Al igual que Clemente, la mayoría de los cristianos durante los pasados dos mil años han preferido mantener simultáneamente las afirmaciones más extremas —incluso sorprendentes— de Jesús, como las que prohíben el divorcio y alientan la renuncia, junto con otras que modifican su severidad. Como hemos visto, a finales del siglo II los cristianos también habían incorporado al Nuevo Testamento una doble imagen de Pablo y de su mensaje. Las iglesias que en el siglo II compilaron las epístolas de Pablo, incluyeron, por lo general, primero las epístolas auténticas, que manifiestan el propio complejo de Pablo y sus actitudes ambivalentes, desde su preferencia por el celibato hasta su aceptación de que «los débiles» están mejor casados que en la promiscuidad.[75] Pero la mayoría de los cristianos prefirieron el Pablo domesticado al ascético y toleraron juicios contradictorios atribuidos al apóstol (del mismo modo que Mateo atribuye juicios contradictorios al propio Jesús). De este modo, los cristianos pudieron atraer hacia el movimiento a los casados —e incluso divorciados—, así como a aquellos dispuestos al celibato. De la misma manera que muchos de sus coetáneos, Clemente prefirió subordinar las llamadas de Jesús a la renuncia radical y apoyar en cambio la procreación dentro del matrimonio —no así Jesús y Pablo— no sólo como el curso normal de la vida cristiana, sino como el santificado. En cualquier caso, Clemente y sus colegas no renunciaron por completo al ideal ascético. Utilizaron la diversidad de testimonios del Nuevo Testamento para establecer una idea extraordinaria del matrimonio y del celibato. Las ideas de Clemente sobre el matrimonio aseguraban virtualmente que nadie que las tomara en serio se juzgase a sí mismo o a sí misma deficiente con respecto a la norma, Y Clemente prosigue invitando a la «vida angélica» a aquellos pocos dispuestos a evitar los peligrosos abismos de la vida matrimonial, porque la continencia y la virginidad son todavía mejores y ciertamente más seguras y mucho más santas.

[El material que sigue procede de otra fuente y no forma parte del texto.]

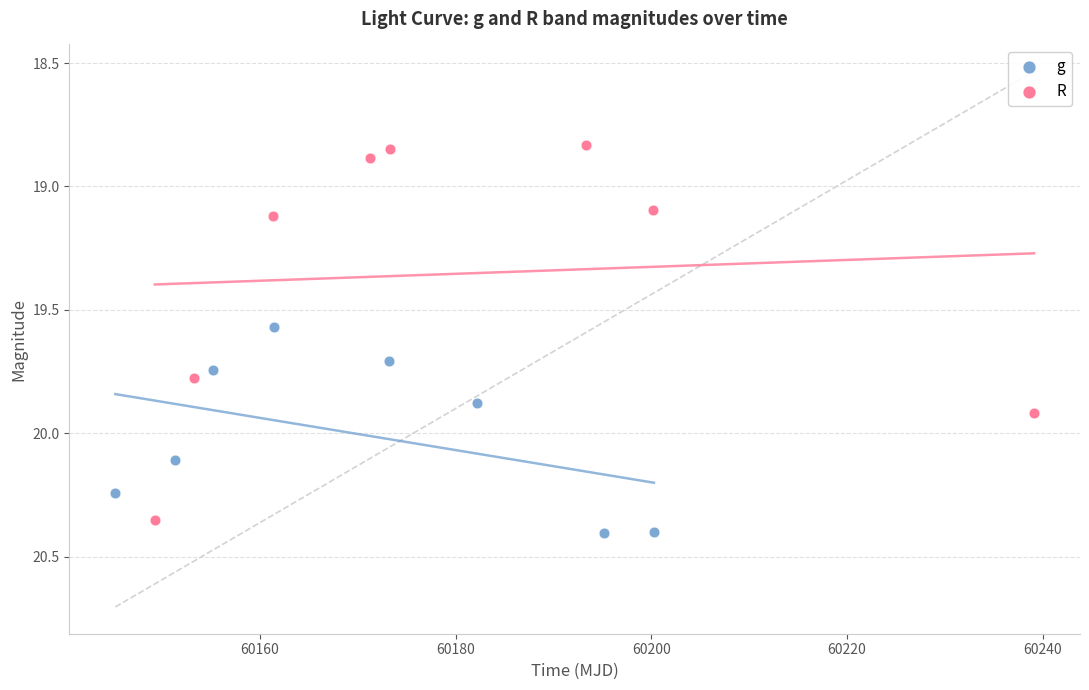

Which series has the largest Y range (max minus min)?

R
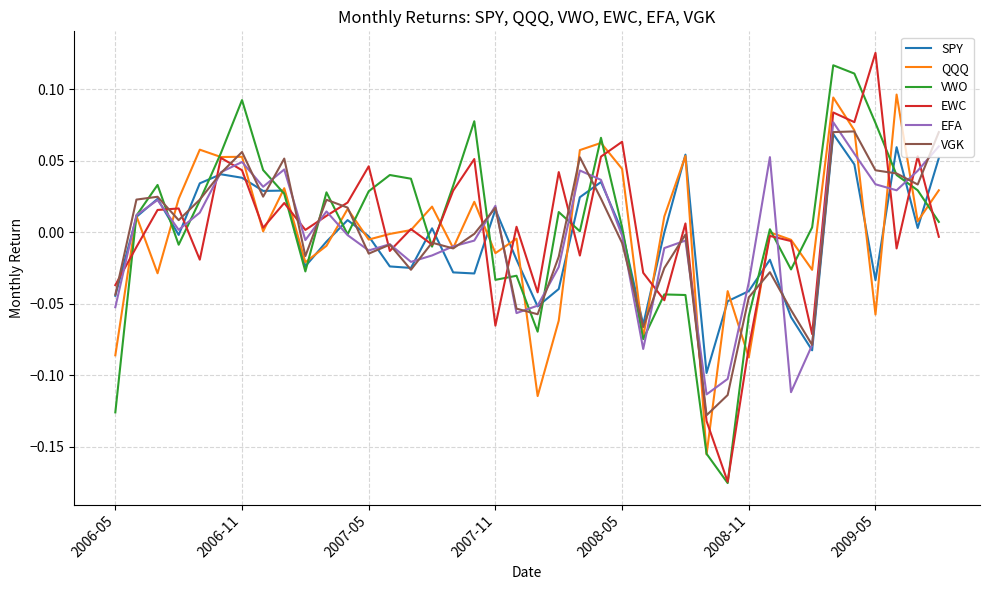

Which label corresponds to the largest value in the chart?

2009-05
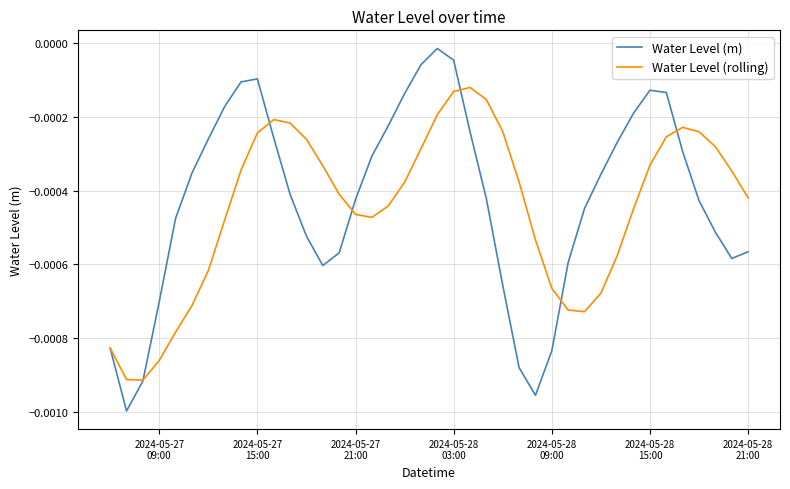

Which series has the largest range (max minus min)?

Water Level (m)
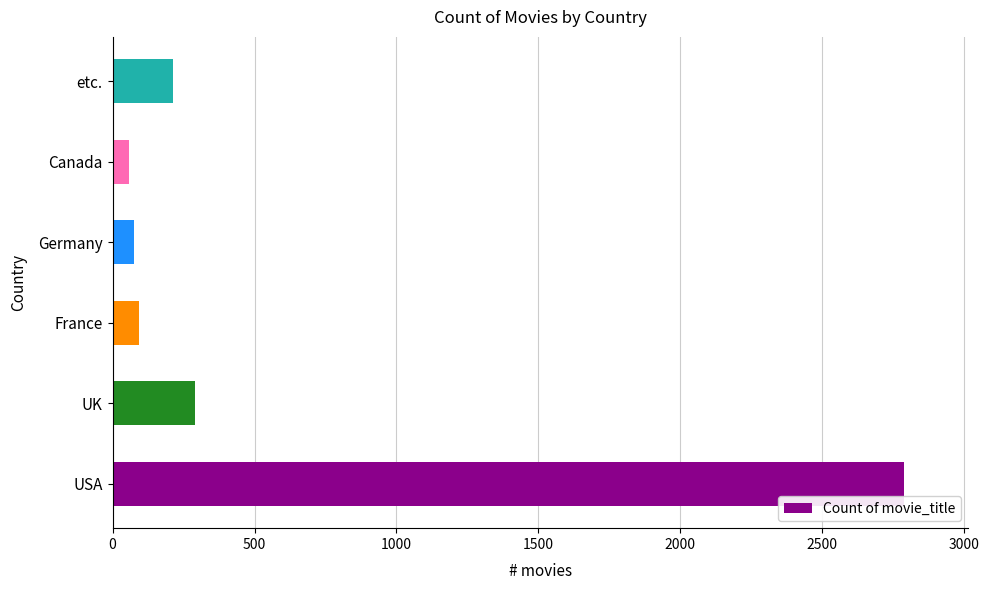

What is the minimum value shown in the chart?

58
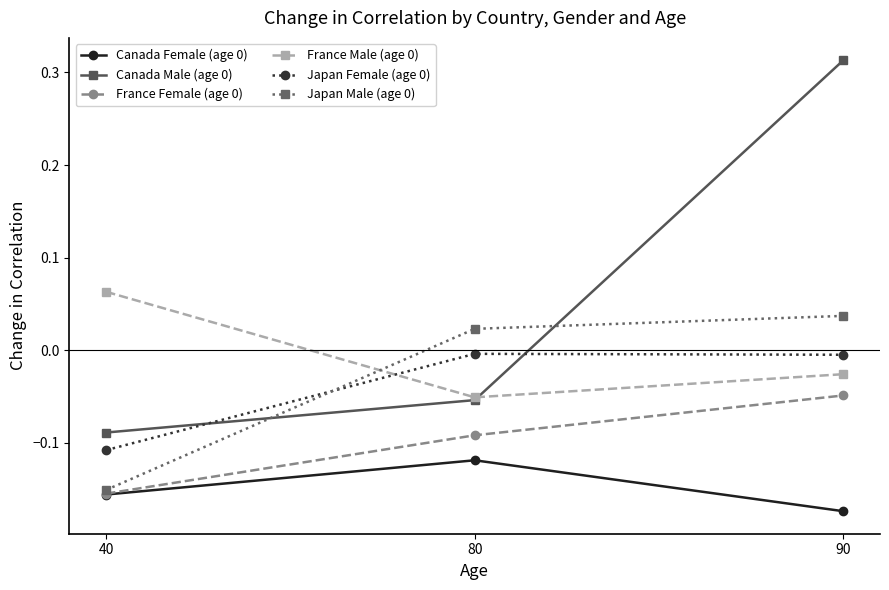

At which category is the sum across all series the highest?

90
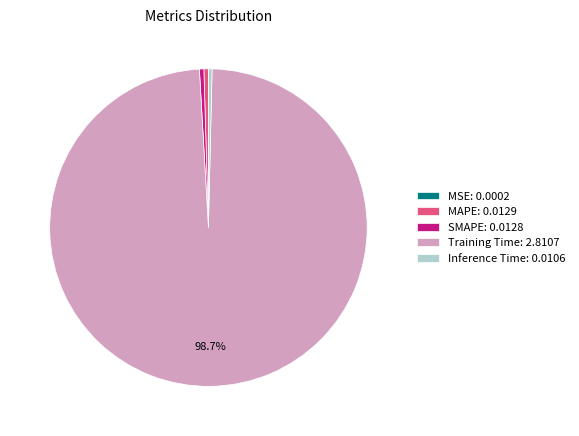

Is the sum of MAPE: 0.0129 and Training Time: 2.8107 greater than half?

Yes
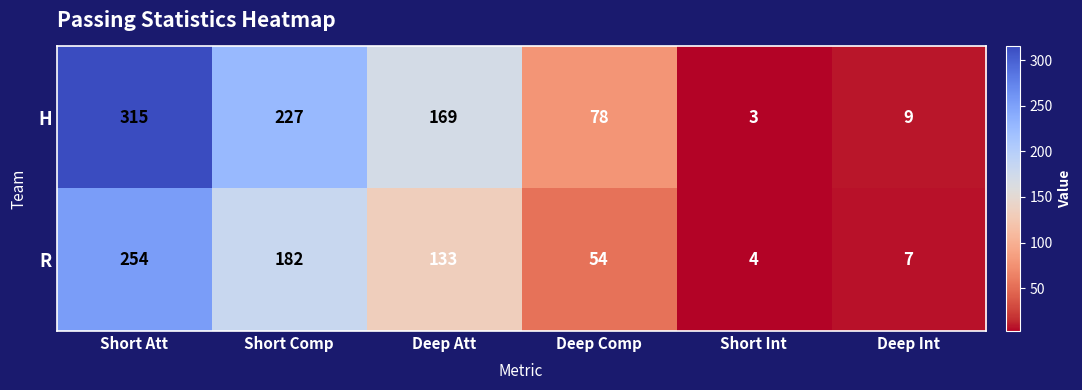

Reading left to right, list all the values displayed in this chart.

H: Short Att=315	Short Comp=227	Deep Att=169	Deep Comp=78	Short Int=3	Deep Int=9
R: Short Att=254	Short Comp=182	Deep Att=133	Deep Comp=54	Short Int=4	Deep Int=7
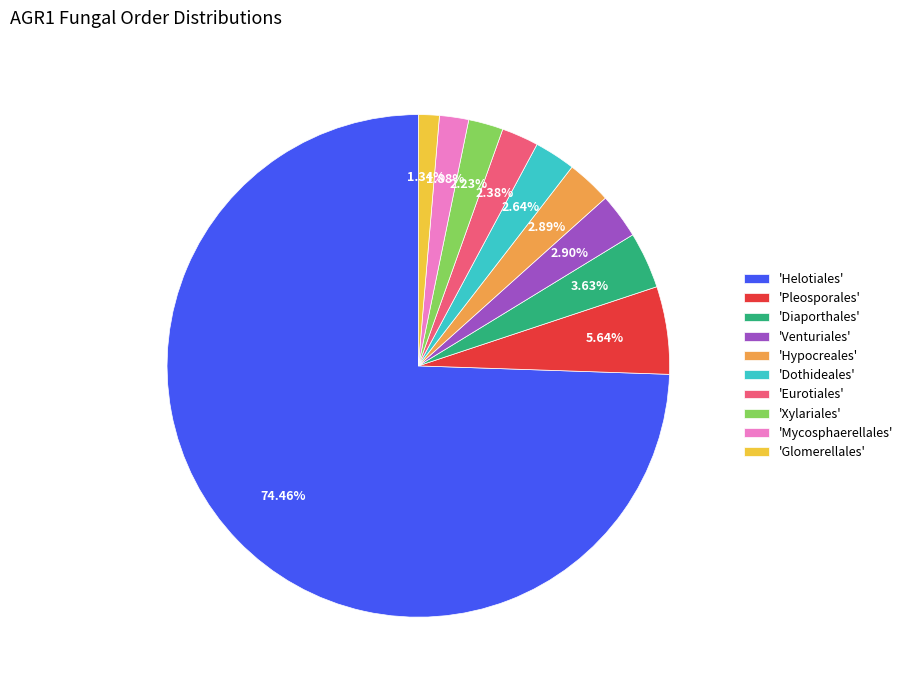

Which has a higher value, 'Pleosporales' or 'Helotiales'?

'Helotiales'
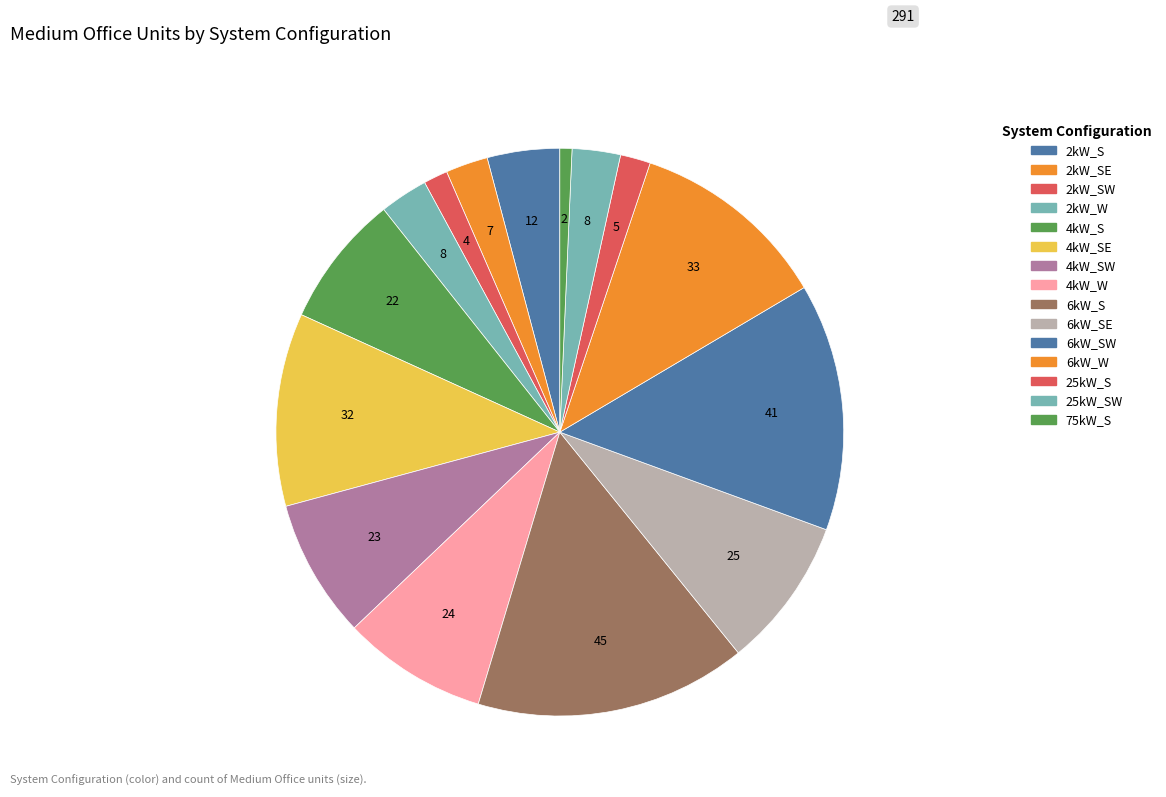

Count the number of slices in the pie.

15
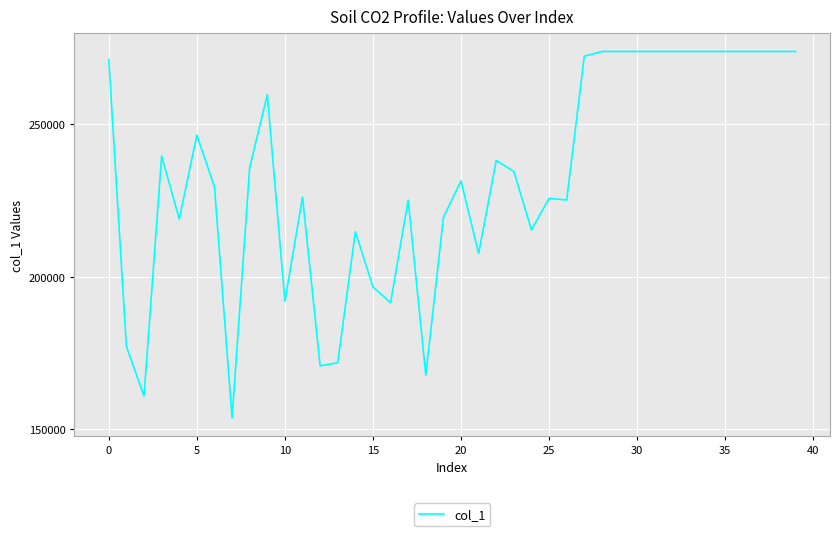

What is the difference between the maximum and minimum values?

120205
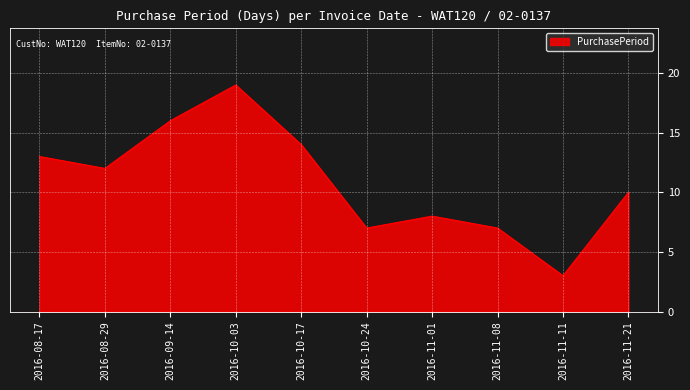

At which category does the chart reach its minimum across all series?

2016-11-11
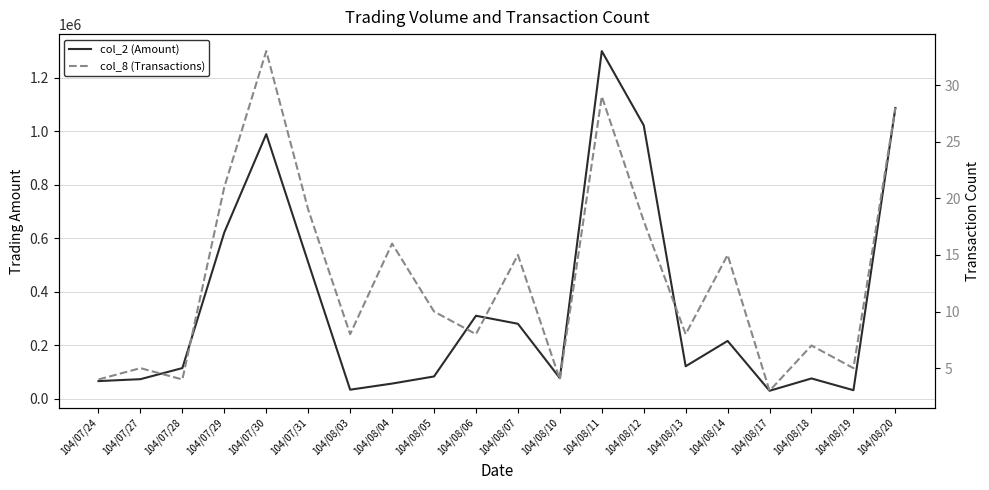

True or false: col_2 (Amount) and col_8 (Transactions) intersect in this chart.

False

Como el movimiento cristiano en tiempos de Clemente, y más tarde, se hizo cada vez más complejo, reuniendo a miles de conversos de Roma y Grecia, de África y Asia, y de todas las regiones de Hispania y Galia, el mensaje de Jesús y Pablo, destinado en un principio a una gran audiencia judía, tuvo que refractarse a través de un movimiento cada vez más diverso. La llamada de Jesús al arrepentimiento y a la purificación para prepararse para el reino de Dios continuó siendo el principal punto de referencia para muchos. Sin embargo, los cristianos desarrollaron simultáneamente múltiples imágenes de Jesús y Pablo, y múltiples interpretaciones de su mensaje para satisfacer varios propósitos mundanos y espirituales.

¿Cuál era el atractivo de un mensaje tan austero en sus muchas versiones para tanta gente? ¿Cómo se convirtió el cristianismo en la religión del imperio romano? En los siguientes capítulos retomaremos estas preguntas y veremos cómo dentro de su severidad práctica muchos percibieron una nueva visión de la naturaleza humana, que tuvo el poder de sancionar y transformar las vidas de las multitudes.